HI. My name is Rick. I am a retired government officer and live with my wife in an apartment in the La Perla district of Mar del Plata. If a US family wants to relocate to Argentina, you will truly love it as I do... provided you have an income from outside the country and are fluent in Spanish. Running a business here is not for the faint of heart... hard work alone won't get it. The biggest problem in my opinion is that the court system doesn't work. Period. I love the country, but it will never be a reasonable place to run a business until the courts quit acting like the mafia and act more like courts. Laws only apply to those without influence here. Rich kids cause accidents, driving Daddy's Land Rover like idiots while coked out of their heads, kill innocent people and get by without even a hand slap... it happens.

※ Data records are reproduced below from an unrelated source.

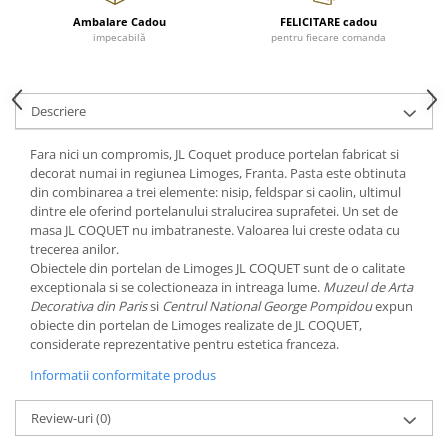
Cote Noire
ARRIS
Ambalare Cadou
FELICITARE cadou
impecabilă
pentru fiecare comanda
CELESTIAL PLATINUM
CORNUCOPIA
INTAGLIO
Descriere
JASPER CONRAN GOLD
RENAISSANCE GOLD
Fara nici un compromis, JL Coquet produce portelan fabricat si
decorat numai in regiunea Limoges, Franta. Pasta este obtinuta
ANTHEMION BLUE
din combinarea a trei elemente: nisip, feldspar si caolin, ultimul
BUTTERFLY BLOOM
dintre ele oferind portelanului stralucirea suprafetei. Un set de
OLD COUNTRY ROSES
masa JL COQUET nu imbatraneste. Valoarea lui creste odata cu
trecerea anilor.
PASHMINA
Obiectele din portelan de Limoges JL COQUET sunt de o calitate
SIGNET PLATINUM
exceptionala si se colectioneaza in intreaga lume.
Muzeul de Arta
Decorativa din Paris
si
Centrul National George Pompidou
expun
CELESTIAL GOLD
obiecte din portelan de Limoges realizate de JL COQUET,
NATURE
considerate reprezentative pentru estetica franceza.
CHINOISERIE WHITE
Informatii conformitate produs
JASPER CONRAN WHITE
GILDED MUSE
Review-uri
(0)
WONDERLUST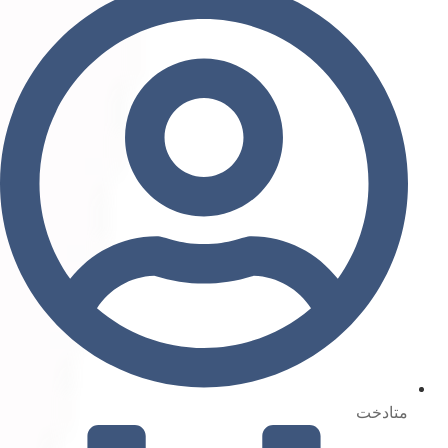
متادخت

I love this country, but I live off my retirement, the occasional consulting gig, and the revenue from a few websites. All the revenue goes to my US bank account. My daughter goes to the bank once a month to wire us money from the account. Same for my wife who has some rental property income in the US, plus her teacher's salary in MarDel.

I have spoken Spanish since childhood, growing up near the Texas/Mexican border. My wife speaks no English, nor does anyone I know here.

Everything FerFal says about the security situation here is true, from my personal experience. If you are not extremely ready to confront an attacker here with deadly force, you would probably do a lousy job of protecting your family. The thugs here HATE anyone who has more than they, and have nothing but contempt for anyone who has less. If you like to fight 4 - 5 armed guys at a time, come on down, and... as Ferfal says, bring your camera.

I do security training for the armed forces of various countries, and have developed a 30-page report on issues for Traveler's Security. If FerFal gives permission, I will be pleased to email anyone who requests a copy. My email is rick_davis7@hotmail.com and can be reached on Skype as CapnRick. In it you will find that FerFal makes a lot of the same recommendations as I do, from a slightly different perspective. His view is really spot on for Argentina, whereas as my reports were developed from over 30+ years traveling the globe, mainly Latin America. Please feel free to reproduce, quote or forward the report as you see fit with no restriction or obligation.

We all need to help one another. I have been helped in many ways down through the years.

FerFal, I am a big fan. Feel free to edit this in any way. Please feel free to call me in MarDel via Skype or email me and I will email my Traveler Security report so you can look it over. I actually added some stuff your reports reminded me of that I had forgotten... so, I guess it's your report, too. Suerte to you and yours.

ps: your picture of the brave Dogo looks exactly like my white pit-bull/boxer mix... a 40 kilo female named Mafi, except her ears were not cropped. She is an EXCELLENT security dog. As you said... impervious to pain and as deadly as a shotgun. Only Dogo fans recognize that she is NOT one.